In 2007, Diana was celebrated as one of 10 winners of the first annual Women to Watch award, by Running Start. She also received the first Social Innovation Champion Award at George Mason University’s Accelerating Social Entrepreneurship (ASE) conference in 2011. Since then, in 2012, her alma mater, Brown University, honored her with its highest distinction for graduates, the Williams Rogers Award, in recognition of exemplifying Brown’s mission to prepare alumni for lives of "usefulness and reputation."
Njideka Harry
Leadership Group Member, Strategic Entrepreneurship Relationships
Njideka Françoise Harry is working with leading entrepreneurs who have made a big, positive impact in their industry and who want to make an equally transformative impact on society.
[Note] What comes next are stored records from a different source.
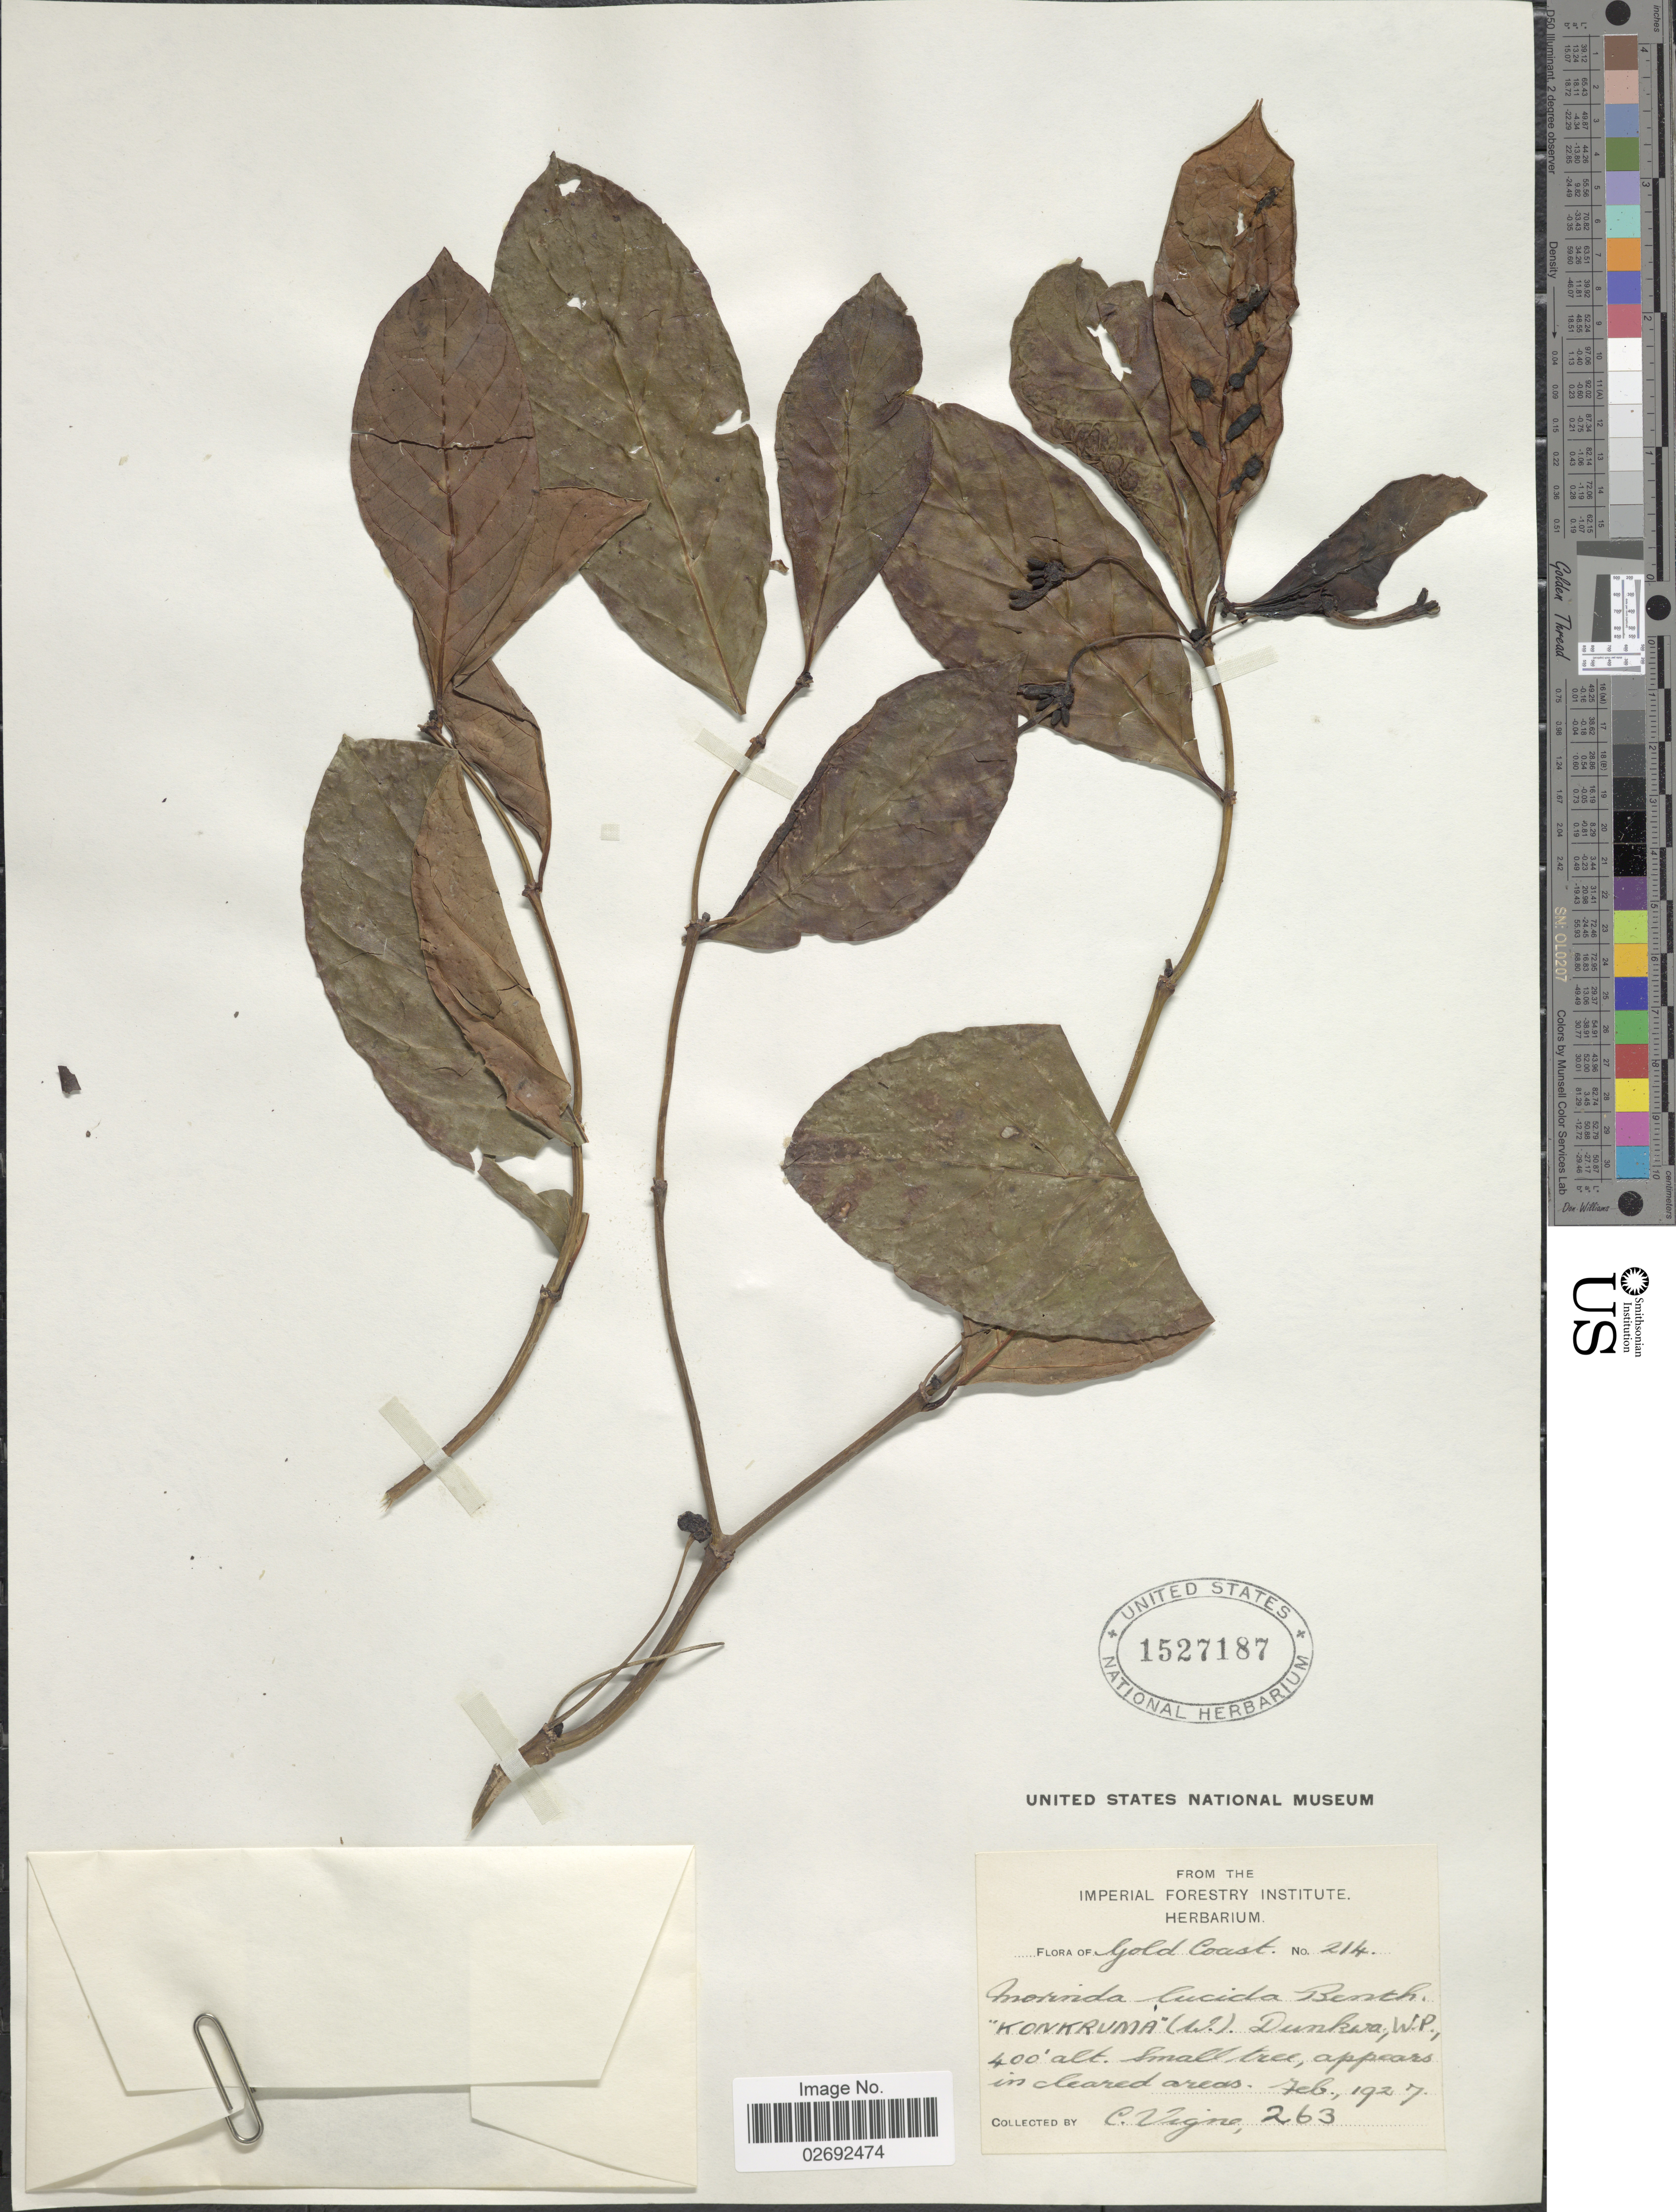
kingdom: Plantae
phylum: Tracheophyta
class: Magnoliopsida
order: Gentianales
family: Rubiaceae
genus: Morinda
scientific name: Morinda lucida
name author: Benth.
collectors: C. Vigne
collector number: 263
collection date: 1927-02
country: Ghana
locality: Gold Coast. Dunkwa, W.P.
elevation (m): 122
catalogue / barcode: US 1527187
An experienced entrepreneur-for-good and philanthropy advisor, Njideka is a Leadership Group Member and Vice President, Strategic Entrepreneurship Relationships, where she oversees "Entrepreneur-to-Entrepreneur," an exclusive network of high-impact entrepreneurs who partner with Ashoka's most powerful social entrepreneurs to change the way people harness their social, political, financial and intellectual capital to create lasting systemic change.
A serial social entrepreneur and an Ashoka Fellow, Njideka started her first social business, a neighborhood bakery, at the age of 12. She experienced first-hand how such enterprises sit at the inflection point of market and social norms – as a transactional business requiring an understanding of non-market values that regulated operational behavior. Most Ashoka Fellows have their first changemaking experience in their early teens. Those who signaled that they started something noteworthy in their teens are four times more likely to be entrepreneurs.
At 25, Njideka founded Youth for Technology Foundation (YTF), an education technology citizen sector organization. YTF leverages appropriate technology for education and entrepreneurship, replacing economic disparity with economic opportunity. Since founding YTF, Njideka has built several award-winning initiatives that leverage technology for good, while bridging digital and gender inequities.
A Fellow at the World Economic Forum, Njideka serves on the Civil Society and Future of Work committee. She has served on the Kellogg Advisory Council and is currently in the Pete Henderson Society of Northwestern University. She is an advisory board member of the Alliance for Affordable Internet, an expert contributor for the prosperity index at the Legatum Institute in the UK and is on the Global Advisory Council of TWIN Tech. Prior to working in social impact and philanthropy, Njideka began her corporate career at GE Capital and Microsoft traveling and working out of offices in Europe, Africa, and North America.
Njideka earned her Bachelor of Business Administration from the University of Massachusetts, Amherst, and a Master of Business Administration from Northwestern University Kellogg School of Management. She completed post-graduate studies at Stanford University, where she was a Reuters Digital Vision Fellow.
Odin Mühlenbein
Systems Change, Ashoka Globalizer
Odin Mühlenbein is a Partner at Ashoka Germany and co-leads the Systems Unit at Ashoka Globalizer. Globalizer develops impact strategies for advanced social entretreneurs from around the world with the goal to promote social system change.
Before his job at Ashoka, Odin worked at McKinsey & Company and co-founded two social ventures that are now led by successors. He studied in Munich, Oxford, and Cambridge and holds degrees in Philosophy, Logic, and Political Sciences.